According to Der Spiegel, an unnamed source in Merkel’s Chancellery said, “It is precisely because we are committed to the future of Israel as a Jewish state that we will remain so firm on this point.”

But for Israel this is the flip side of the dangers of the special relationship, where Germany serves as a schoolmaster about to crack the whip when Israel allegedly transgresses. In other words, to paraphrase writer Wolfgang Pohrt, Germany’s hubris culminates in Germans acting as Israel’s probation officers to prevent “their victims” from relapsing.

It is a cynical view, but it captures the actions of many German politicians who invoke working through the history of the Holocaust to show--in obnoxiously didactic terms -- what Israelis ought to do in the conflict with the Palestinians.

Putting aside the marital friction, Merkel has continued the delivery of second-strike nuclear-capable submarines to Israel. The highly sophisticated submarines are vital for Israel’s defense. She has gone to great lengths to defend Israel’s right to counterstrike in Operation Cast Lead and Operation Pillar of Defense. Intelligence sharing is at all time high between the two governments.

Public and media discourse remain highly critical of Israel. With few exceptions, such as the pro-Israel deputy from Merkel’s Christian Democratic Union Party, Philipp Missfelder, there are scarcely any German deputies who aim to counter the anti-Israel mood. Missfelder called for a full ban of Hezbollah as a terrorist entity. Merkel’s administration considers only Hezbollah’s military wing to be a terrorist organization.

Sacha Stawski, the head of the organization “I like Israel” in Germany, told The Jerusalem Post that “German-Israel relations are multifold. Clearly the message Chancellor Merkel is sending by taking her entire cabinet to Israel is that these two democracies have things in common on all levels of the legislature, far beyond just the slogans the public is being fed in the mainstream media day in day out. Business, science, technology, environment, education culture, etc.--much more than just politics.”

However, he added, “Merkel’s coalition partner, the Social Democrats, have in recent years made headlines a number of times by associating themselves with the Fatah organization and speaking of ‘common goals.’ A number of Bundestag resolutions highly critical of Israel passed the Bundestag.”

The tone against Israel in the media has also become raw over the last few years.

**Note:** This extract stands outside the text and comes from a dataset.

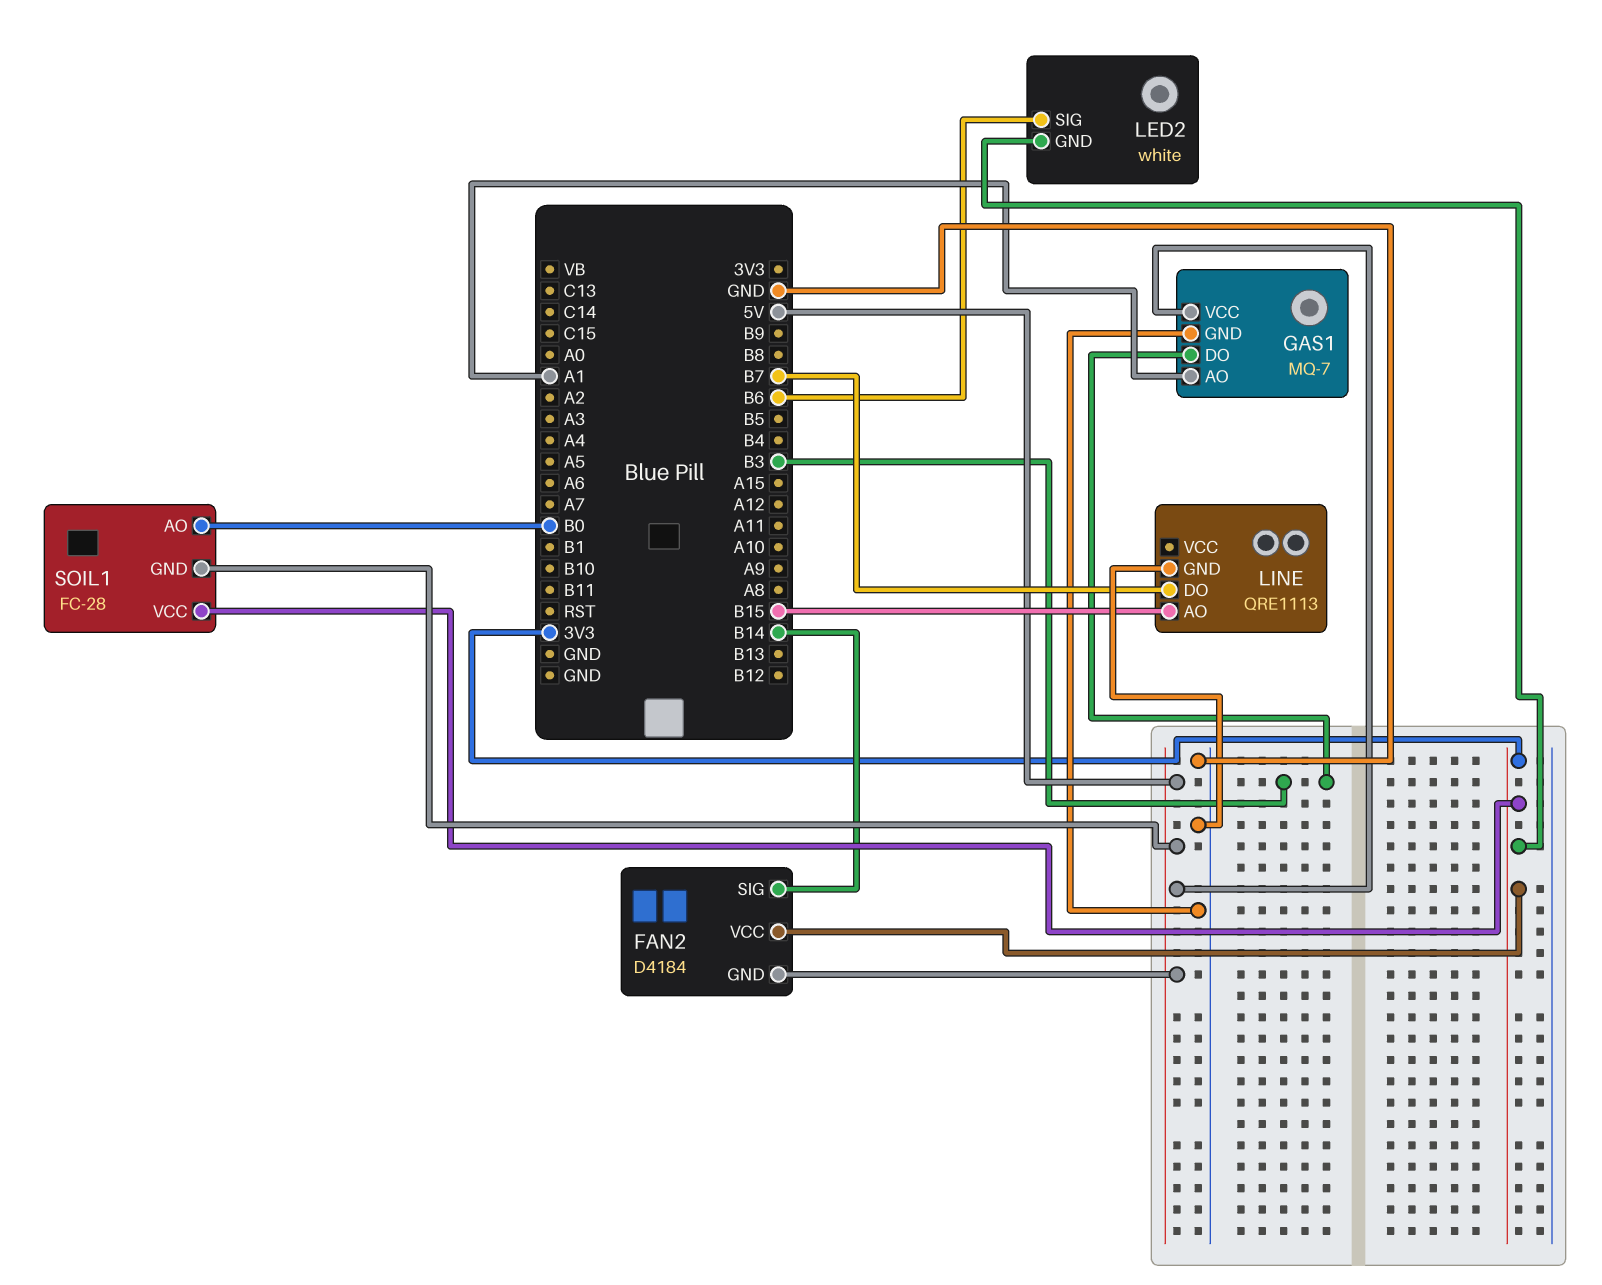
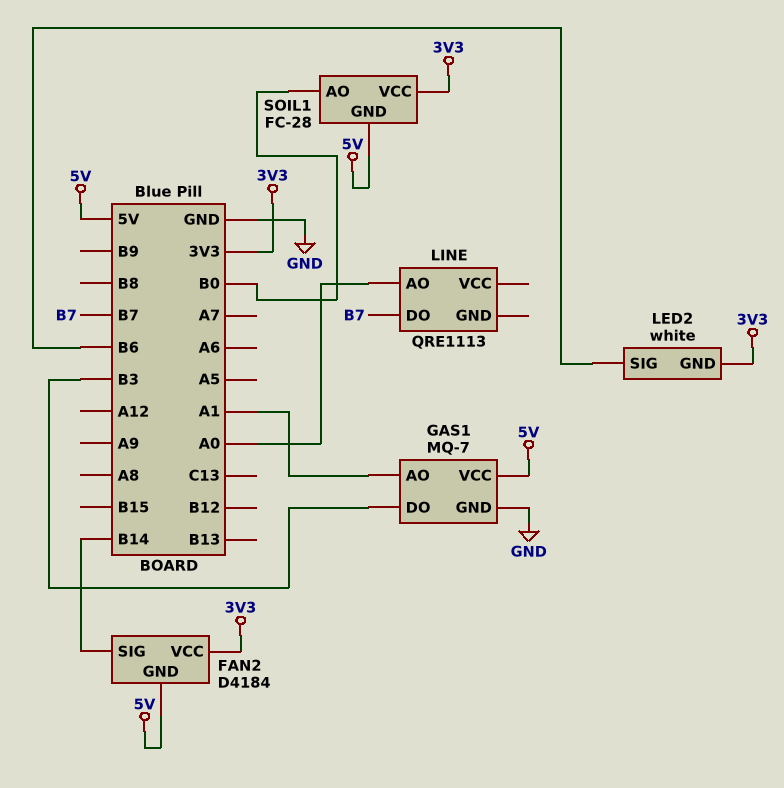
LINE pin AO: B15 -> A0
LINE pin GND: GND -> none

Writing last week in large daily Die Welt, a paper considered to be sympathetic to Israel, Jacques Schuster termed Israel’s behavior in the settlements to be “criminal.”

Prominent media lawyer Nathan Gelbart, a veteran observer of German-Israel relations and the head of Keren Hayesod in Germany, told the Post that Schuster’s comment “reached a journalistic low-point.” Gelbart said Schuster’s anti-Israel language is shocking because it contradicts the pro-Israel philosophy of the late Dr. Axel Springer, the founder of the Springer publishing house that prints Die Welt. He added that Schuster’s view is voiced by extremist left-wing anti-Zionist newspapers such as Junge Welt.

The German-Israeli “special relationship” is still in its infancy and growing pains will continue. Merkel is a skilled politician and has internalized many of Israel’s core security needs. There is no sign of a divorce.

Benjamin Weinthal reports on Europe for The Jerusalem Post and is a fellow of the Foundation for Defense of Democracies.